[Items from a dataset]

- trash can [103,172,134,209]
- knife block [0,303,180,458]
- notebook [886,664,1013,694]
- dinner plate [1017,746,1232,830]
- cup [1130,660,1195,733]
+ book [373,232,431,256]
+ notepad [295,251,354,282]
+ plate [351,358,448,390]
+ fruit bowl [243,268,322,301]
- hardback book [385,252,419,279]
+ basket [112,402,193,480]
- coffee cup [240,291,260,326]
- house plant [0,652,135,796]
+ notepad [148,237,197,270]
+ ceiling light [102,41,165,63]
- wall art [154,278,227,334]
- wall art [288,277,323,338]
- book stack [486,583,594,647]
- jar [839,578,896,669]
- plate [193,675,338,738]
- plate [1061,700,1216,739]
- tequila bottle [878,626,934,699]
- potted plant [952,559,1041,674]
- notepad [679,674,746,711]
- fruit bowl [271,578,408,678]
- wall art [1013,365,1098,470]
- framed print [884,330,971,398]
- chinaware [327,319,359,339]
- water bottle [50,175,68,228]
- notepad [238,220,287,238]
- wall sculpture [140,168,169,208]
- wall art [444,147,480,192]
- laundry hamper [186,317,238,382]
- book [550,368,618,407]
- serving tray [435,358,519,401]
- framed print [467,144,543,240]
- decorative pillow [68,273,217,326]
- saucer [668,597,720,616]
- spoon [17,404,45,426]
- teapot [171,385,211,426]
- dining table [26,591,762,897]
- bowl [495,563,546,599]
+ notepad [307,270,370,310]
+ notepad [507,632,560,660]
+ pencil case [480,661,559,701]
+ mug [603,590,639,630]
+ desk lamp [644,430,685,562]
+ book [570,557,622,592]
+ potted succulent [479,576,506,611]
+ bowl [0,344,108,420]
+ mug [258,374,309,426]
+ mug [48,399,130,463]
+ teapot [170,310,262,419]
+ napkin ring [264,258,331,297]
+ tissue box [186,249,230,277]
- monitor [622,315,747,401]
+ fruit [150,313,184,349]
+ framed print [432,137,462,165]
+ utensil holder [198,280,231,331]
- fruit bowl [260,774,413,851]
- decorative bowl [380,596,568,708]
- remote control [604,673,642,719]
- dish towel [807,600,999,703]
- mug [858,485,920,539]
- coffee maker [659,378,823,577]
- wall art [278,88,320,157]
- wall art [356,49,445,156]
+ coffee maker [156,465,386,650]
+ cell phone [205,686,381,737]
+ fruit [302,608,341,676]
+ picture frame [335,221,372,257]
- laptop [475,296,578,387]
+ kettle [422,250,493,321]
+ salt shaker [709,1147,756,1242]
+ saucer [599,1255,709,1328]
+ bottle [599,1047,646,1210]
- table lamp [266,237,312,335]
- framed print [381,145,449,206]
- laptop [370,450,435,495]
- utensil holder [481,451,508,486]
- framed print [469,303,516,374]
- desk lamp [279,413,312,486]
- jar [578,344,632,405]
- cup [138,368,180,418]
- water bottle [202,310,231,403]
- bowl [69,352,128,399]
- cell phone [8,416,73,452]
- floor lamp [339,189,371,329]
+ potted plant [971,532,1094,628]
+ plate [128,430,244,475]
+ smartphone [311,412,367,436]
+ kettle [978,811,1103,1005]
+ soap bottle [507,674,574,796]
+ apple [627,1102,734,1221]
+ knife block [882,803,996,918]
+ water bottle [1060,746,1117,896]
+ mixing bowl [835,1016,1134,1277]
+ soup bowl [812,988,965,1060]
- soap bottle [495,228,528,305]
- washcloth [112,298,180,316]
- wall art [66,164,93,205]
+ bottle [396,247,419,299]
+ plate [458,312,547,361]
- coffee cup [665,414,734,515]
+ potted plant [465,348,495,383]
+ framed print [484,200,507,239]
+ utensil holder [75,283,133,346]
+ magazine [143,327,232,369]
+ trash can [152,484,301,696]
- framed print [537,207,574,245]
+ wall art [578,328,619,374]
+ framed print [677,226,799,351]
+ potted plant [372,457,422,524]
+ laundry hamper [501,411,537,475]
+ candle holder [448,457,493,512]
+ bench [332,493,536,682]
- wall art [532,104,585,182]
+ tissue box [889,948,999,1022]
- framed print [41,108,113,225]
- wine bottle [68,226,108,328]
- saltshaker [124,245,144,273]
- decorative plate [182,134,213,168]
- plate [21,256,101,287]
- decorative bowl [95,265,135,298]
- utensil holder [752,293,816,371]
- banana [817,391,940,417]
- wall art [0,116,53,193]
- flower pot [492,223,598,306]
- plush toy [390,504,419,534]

What you are asked to do
Retype exactly the lines from the start of the entries through the one with "- fruit bowl [260,774,413,851]"; include both ends.

Solution
- trash can [103,172,134,209]
- knife block [0,303,180,458]
- notebook [886,664,1013,694]
- dinner plate [1017,746,1232,830]
- cup [1130,660,1195,733]
+ book [373,232,431,256]
+ notepad [295,251,354,282]
+ plate [351,358,448,390]
+ fruit bowl [243,268,322,301]
- hardback book [385,252,419,279]
+ basket [112,402,193,480]
- coffee cup [240,291,260,326]
- house plant [0,652,135,796]
+ notepad [148,237,197,270]
+ ceiling light [102,41,165,63]
- wall art [154,278,227,334]
- wall art [288,277,323,338]
- book stack [486,583,594,647]
- jar [839,578,896,669]
- plate [193,675,338,738]
- plate [1061,700,1216,739]
- tequila bottle [878,626,934,699]
- potted plant [952,559,1041,674]
- notepad [679,674,746,711]
- fruit bowl [271,578,408,678]
- wall art [1013,365,1098,470]
- framed print [884,330,971,398]
- chinaware [327,319,359,339]
- water bottle [50,175,68,228]
- notepad [238,220,287,238]
- wall sculpture [140,168,169,208]
- wall art [444,147,480,192]
- laundry hamper [186,317,238,382]
- book [550,368,618,407]
- serving tray [435,358,519,401]
- framed print [467,144,543,240]
- decorative pillow [68,273,217,326]
- saucer [668,597,720,616]
- spoon [17,404,45,426]
- teapot [171,385,211,426]
- dining table [26,591,762,897]
- bowl [495,563,546,599]
+ notepad [307,270,370,310]
+ notepad [507,632,560,660]
+ pencil case [480,661,559,701]
+ mug [603,590,639,630]
+ desk lamp [644,430,685,562]
+ book [570,557,622,592]
+ potted succulent [479,576,506,611]
+ bowl [0,344,108,420]
+ mug [258,374,309,426]
+ mug [48,399,130,463]
+ teapot [170,310,262,419]
+ napkin ring [264,258,331,297]
+ tissue box [186,249,230,277]
- monitor [622,315,747,401]
+ fruit [150,313,184,349]
+ framed print [432,137,462,165]
+ utensil holder [198,280,231,331]
- fruit bowl [260,774,413,851]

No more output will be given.